The security guy sat me down in the office and asked me my name. “Valentine Greatorex,” I said.

“Got some I.D.?”

“Nope, sorry, left it at home.”

“Alright, sit tight, I'm going to get the manager.”

He summoned a bag-boy to watch me and left. I should mention here that I was in a state of advanced fatigue and mental disarray owing to an extended and liberal program of self-administered stimulant therapy, which is to say spun to the gills after being up multiple days tweaking. It is possible in this condition to maintain forward momentum for a surprisingly long time as long as the mission is “go,” the mission being the pursuit, acquisition, and ingestion of more drugs. Once it becomes apparent the mission has been scotched, though, things come to a very abrupt halt as the body no longer has the very compelling impetus to obey formerly providing its vis viva. Ergo, as soon as I sat down in the chair, a general alarm went up in my head and my internal PA system crackled to life. “Shut 'er down!” it said. “Praise Jeebus, we're pinched! Sweet dreams, everyone!”

Shutters slammed forcibly down and lights dimmed as all my body's systems called it a day and I fell immediately and deeply asleep.

Naturally, when the manager came in and the security guard shook me very rudely and roughly awake, I had no idea where I was or what was going on. I looked around, struggling to regain my bearings, at the three men looking accusingly at me.

“Name?” the manager said.

Oh, right. Safeway. It seemed like a hundred years ago, and I couldn't remember what name I'd given. I went ahead and took a swing, missing by a mile.

“Ponyboy Curtis,” I said.

“That's not what he said before,” said the security guard. “He said his name was Vaseline Tyrannosaurus or some shit.”

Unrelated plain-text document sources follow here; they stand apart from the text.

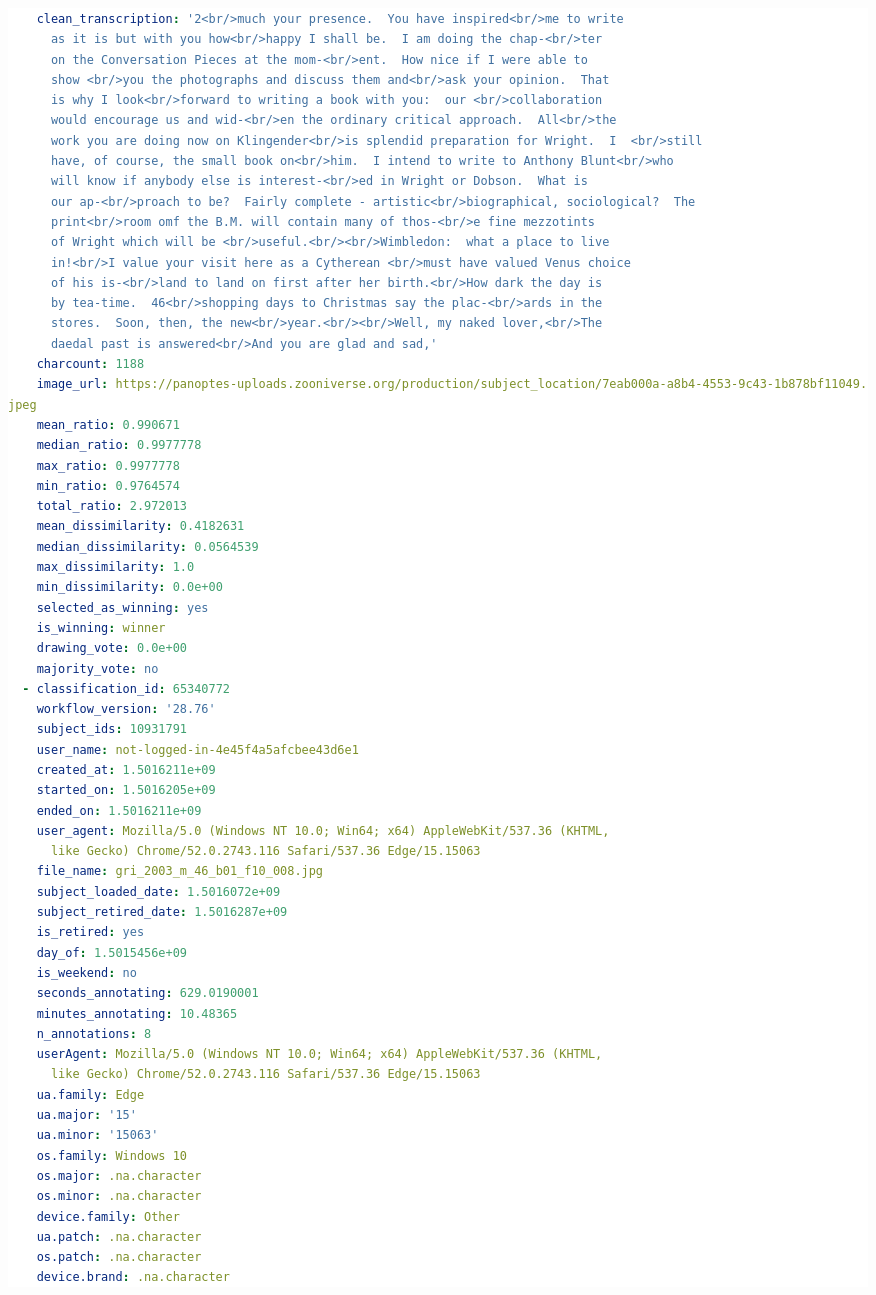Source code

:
 ```yaml
    clean_transcription: '2<br/>much your presence.  You have inspired<br/>me to write
      as it is but with you how<br/>happy I shall be.  I am doing the chap-<br/>ter
      on the Conversation Pieces at the mom-<br/>ent.  How nice if I were able to
      show <br/>you the photographs and discuss them and<br/>ask your opinion.  That
      is why I look<br/>forward to writing a book with you:  our <br/>collaboration
      would encourage us and wid-<br/>en the ordinary critical approach.  All<br/>the
      work you are doing now on Klingender<br/>is splendid preparation for Wright.  I  <br/>still
      have, of course, the small book on<br/>him.  I intend to write to Anthony Blunt<br/>who
      will know if anybody else is interest-<br/>ed in Wright or Dobson.  What is
      our ap-<br/>proach to be?  Fairly complete - artistic<br/>biographical, sociological?  The
      print<br/>room omf the B.M. will contain many of thos-<br/>e fine mezzotints
      of Wright which will be <br/>useful.<br/><br/>Wimbledon:  what a place to live
      in!<br/>I value your visit here as a Cytherean <br/>must have valued Venus choice
      of his is-<br/>land to land on first after her birth.<br/>How dark the day is
      by tea-time.  46<br/>shopping days to Christmas say the plac-<br/>ards in the
      stores.  Soon, then, the new<br/>year.<br/><br/>Well, my naked lover,<br/>The
      daedal past is answered<br/>And you are glad and sad,'
    charcount: 1188
    image_url: https://panoptes-uploads.zooniverse.org/production/subject_location/7eab000a-a8b4-4553-9c43-1b878bf11049.jpeg
    mean_ratio: 0.990671
    median_ratio: 0.9977778
    max_ratio: 0.9977778
    min_ratio: 0.9764574
    total_ratio: 2.972013
    mean_dissimilarity: 0.4182631
    median_dissimilarity: 0.0564539
    max_dissimilarity: 1.0
    min_dissimilarity: 0.0e+00
    selected_as_winning: yes
    is_winning: winner
    drawing_vote: 0.0e+00
    majority_vote: no
  - classification_id: 65340772
    workflow_version: '28.76'
    subject_ids: 10931791
    user_name: not-logged-in-4e45f4a5afcbee43d6e1
    created_at: 1.5016211e+09
    started_on: 1.5016205e+09
    ended_on: 1.5016211e+09
    user_agent: Mozilla/5.0 (Windows NT 10.0; Win64; x64) AppleWebKit/537.36 (KHTML,
      like Gecko) Chrome/52.0.2743.116 Safari/537.36 Edge/15.15063
    file_name: gri_2003_m_46_b01_f10_008.jpg
    subject_loaded_date: 1.5016072e+09
    subject_retired_date: 1.5016287e+09
    is_retired: yes
    day_of: 1.5015456e+09
    is_weekend: no
    seconds_annotating: 629.0190001
    minutes_annotating: 10.48365
    n_annotations: 8
    userAgent: Mozilla/5.0 (Windows NT 10.0; Win64; x64) AppleWebKit/537.36 (KHTML,
      like Gecko) Chrome/52.0.2743.116 Safari/537.36 Edge/15.15063
    ua.family: Edge
    ua.major: '15'
    ua.minor: '15063'
    os.family: Windows 10
    os.major: .na.character
    os.minor: .na.character
    device.family: Other
    ua.patch: .na.character
    os.patch: .na.character
    device.brand: .na.character
```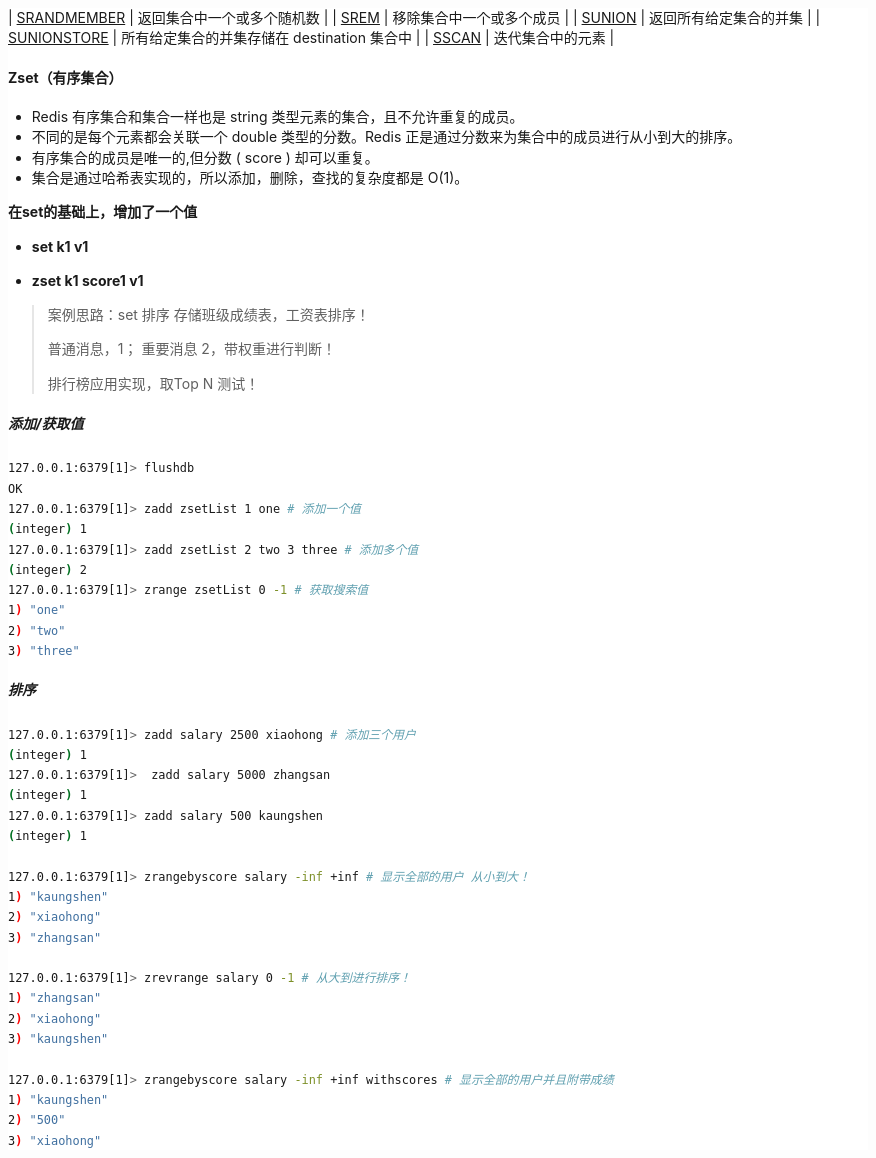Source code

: | [SRANDMEMBER](https://www.redis.com.cn/commands/srandmember.html) | 返回集合中一个或多个随机数                          |
| [SREM](https://www.redis.com.cn/commands/srem.html)          | 移除集合中一个或多个成员                            |
| [SUNION](https://www.redis.com.cn/commands/sunion.html)      | 返回所有给定集合的并集                              |
| [SUNIONSTORE](https://www.redis.com.cn/commands/sunionstore.html) | 所有给定集合的并集存储在 destination 集合中         |
| [SSCAN](https://www.redis.com.cn/commands/sscan.html)        | 迭代集合中的元素                                    |

#### Zset（有序集合）

- Redis 有序集合和集合一样也是 string 类型元素的集合，且不允许重复的成员。
- 不同的是每个元素都会关联一个 double 类型的分数。Redis 正是通过分数来为集合中的成员进行从小到大的排序。
- 有序集合的成员是唯一的,但分数 ( score ) 却可以重复。
- 集合是通过哈希表实现的，所以添加，删除，查找的复杂度都是 O(1)。

**在set的基础上，增加了一个值**

- **set k1 v1**

- **zset k1 score1 v1**

>案例思路：set 排序 存储班级成绩表，工资表排序！
>
>普通消息，1； 重要消息 2，带权重进行判断！
>
>排行榜应用实现，取Top N 测试！

##### 添加/获取值

```sh
127.0.0.1:6379[1]> flushdb
OK
127.0.0.1:6379[1]> zadd zsetList 1 one # 添加一个值
(integer) 1
127.0.0.1:6379[1]> zadd zsetList 2 two 3 three # 添加多个值
(integer) 2
127.0.0.1:6379[1]> zrange zsetList 0 -1 # 获取搜索值
1) "one"
2) "two"
3) "three"
```

##### 排序

```sh
127.0.0.1:6379[1]> zadd salary 2500 xiaohong # 添加三个用户
(integer) 1
127.0.0.1:6379[1]>  zadd salary 5000 zhangsan
(integer) 1
127.0.0.1:6379[1]> zadd salary 500 kaungshen
(integer) 1

127.0.0.1:6379[1]> zrangebyscore salary -inf +inf # 显示全部的用户 从小到大！
1) "kaungshen"
2) "xiaohong"
3) "zhangsan"

127.0.0.1:6379[1]> zrevrange salary 0 -1 # 从大到进行排序！
1) "zhangsan"
2) "xiaohong"
3) "kaungshen"

127.0.0.1:6379[1]> zrangebyscore salary -inf +inf withscores # 显示全部的用户并且附带成绩
1) "kaungshen"
2) "500"
3) "xiaohong"
```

“Alright, we'll let the cops sort him out, whoever he is,” the manager said.

The authorities were summoned and the responding officer immediately recognized me, rendering the issue moot and sending the jig hurtling skyward at a rapid clip. “Stay gold, Ponyboy,” the manager said as my driver herded me out to begin the walk of shame through the store.

“Haven't you done enough?” I snapped, completely unreasonably.

It would be disingenuous of me to ascribe reasons of heredity or genetics to my failings as a citizen. I'm sure the original troublesome Washburne blood has been sufficiently filtered and admixed by stabling infusions to permit our subsumption into polite society, but I have no problem naming my moon in Aquarius, fluouridated water, MAD magazine, forced busing, cloud seeding, daytime television, fluorescent lighting, public schools, rock music, modern art, sunspots, background radiation, restrictive underpants, the designated hitter rule, abrasive toilet tissue, New Coke, historical trauma, polar vortices, and paraquat as possible catalysts responsible for my antisocial behavior and subsequent confinement. It couldn't possibly be my fault. Only a complete idiot would behave in such a manner as to wind up like this, right? Let the lawsuits commence!